Each of the novels begins with a chapter I heading drawing in black and white as well as a drawing on the title page. Emma as the first published of the novels is an exception – there are chapter heading illustrations for each of the odd-numbered chapters; all the other novels have only the one heading chapter I as well as the title page. Each novel has 7 watercolors (Sense and Sensibility only has five; there is one watercolor each for Lady Susan and The Watsons and each begins with a black and white drawing.) I find these watercolor illustrations a little too precious – there is a tendency toward “Pretty in Pink”– as you will see in these examples from each novel in the order of publication below. There is also some rather odd scenes of what Gough chose to illustrate and they are often placed so far from the actual text being quoted that they serve more as a distraction rather than illuminating the story. But these are quibbles – I love this set and am privileged to have it on my shelf – it is almost impossible to find as a full set, and each volume can be quite expensive when located (Emma is the most elusive) – my advice is to buy them when you see them and grin and bear it.

## [Data entries]

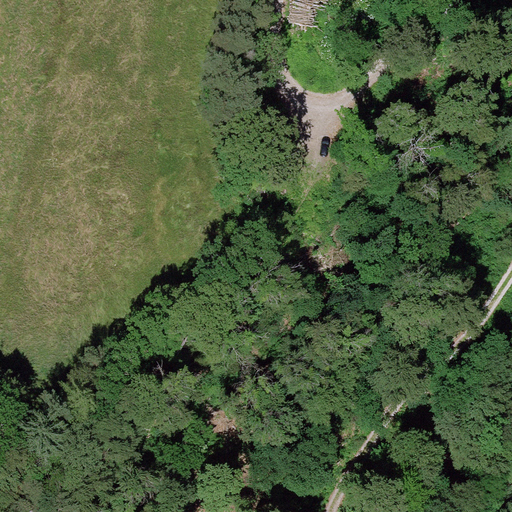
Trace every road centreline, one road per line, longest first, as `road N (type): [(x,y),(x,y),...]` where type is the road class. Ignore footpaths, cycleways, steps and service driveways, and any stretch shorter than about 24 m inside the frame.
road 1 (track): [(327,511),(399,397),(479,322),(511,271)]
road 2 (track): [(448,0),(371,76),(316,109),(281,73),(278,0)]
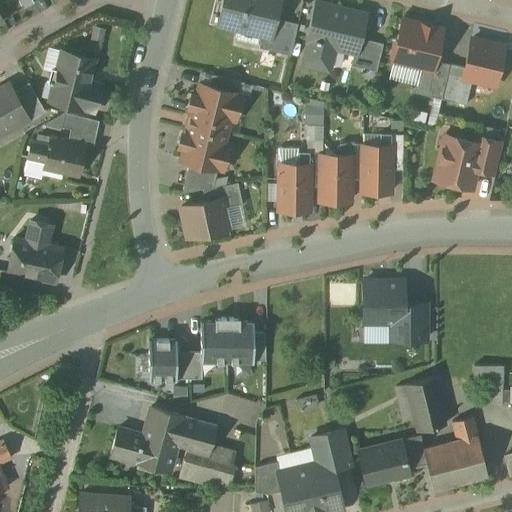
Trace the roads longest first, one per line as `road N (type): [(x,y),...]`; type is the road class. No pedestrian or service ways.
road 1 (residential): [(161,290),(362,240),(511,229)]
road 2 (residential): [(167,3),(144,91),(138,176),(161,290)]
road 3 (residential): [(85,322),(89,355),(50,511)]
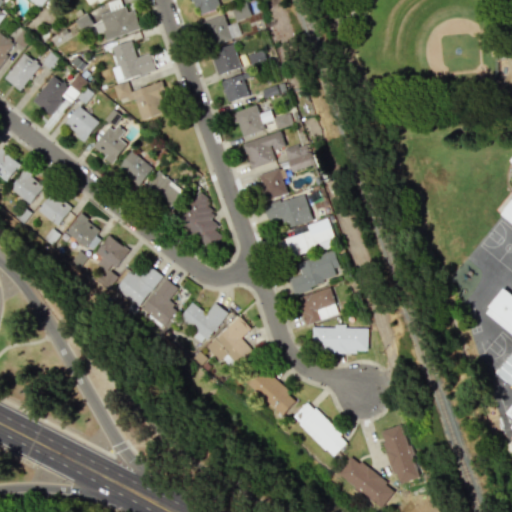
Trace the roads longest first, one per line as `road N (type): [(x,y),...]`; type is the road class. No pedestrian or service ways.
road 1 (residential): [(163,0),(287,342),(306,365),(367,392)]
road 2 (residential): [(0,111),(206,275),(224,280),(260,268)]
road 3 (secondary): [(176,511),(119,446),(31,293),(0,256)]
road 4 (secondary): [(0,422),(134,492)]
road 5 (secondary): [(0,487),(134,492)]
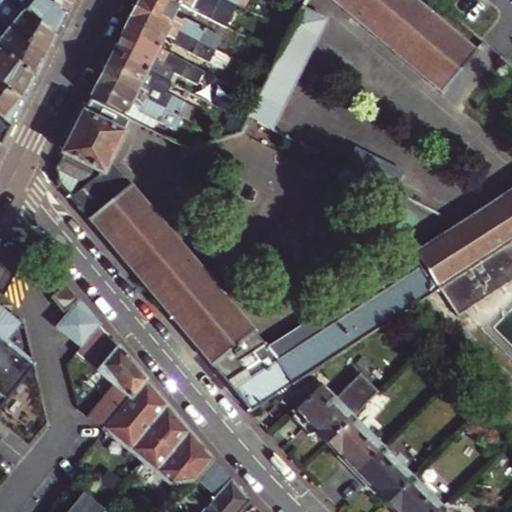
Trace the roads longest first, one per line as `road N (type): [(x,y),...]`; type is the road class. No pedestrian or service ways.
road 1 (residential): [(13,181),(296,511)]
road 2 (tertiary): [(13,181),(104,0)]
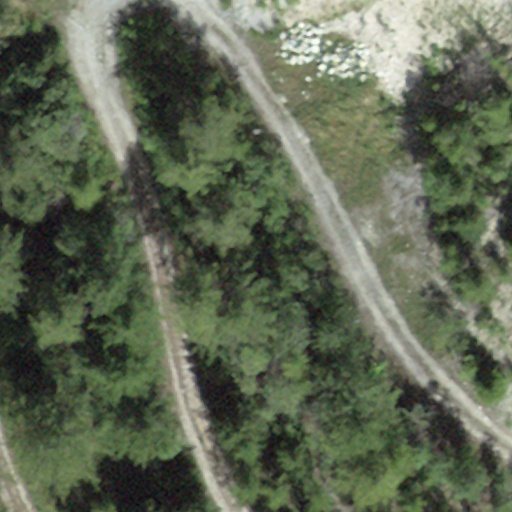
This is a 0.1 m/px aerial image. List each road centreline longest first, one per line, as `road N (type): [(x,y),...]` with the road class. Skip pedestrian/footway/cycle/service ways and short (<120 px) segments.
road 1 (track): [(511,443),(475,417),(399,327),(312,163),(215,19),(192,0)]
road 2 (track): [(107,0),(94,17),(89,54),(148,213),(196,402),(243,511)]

## [Exercises to complete]
1/ In the passage on Gough's illustrations, which volume is described as the most elusive?
2/ Carry the passage on Gough's illustrations further, starting right after its last sentence.
The material above comes from a separate source.

## [Responses to the tasks]
1/ Emma

2/
So now for a few examples of Gough’s illustrations from each of the novels:

Emma (1948): Gough definitely equated the Regency period and Jane Austen with the feminine Pink – and in Emma there is a good deal of it!

You can see all the Emma illustrations here, including two of the many chapter headings: https://www.fulltable.com/vts/aoi/g/emma/a.htm

Title page and frontis – notice the Cupid!
“A sweet view…” with what appears to be a Mormon tabernacle standing in for Donwell Abbey

Pride and Prejudice (1951): I have always looked rather wide-eyed at the abundance of Pink in Gough’s Pride and Prejudice especially in this portrait of Mr. Darcy at the pianoforte…!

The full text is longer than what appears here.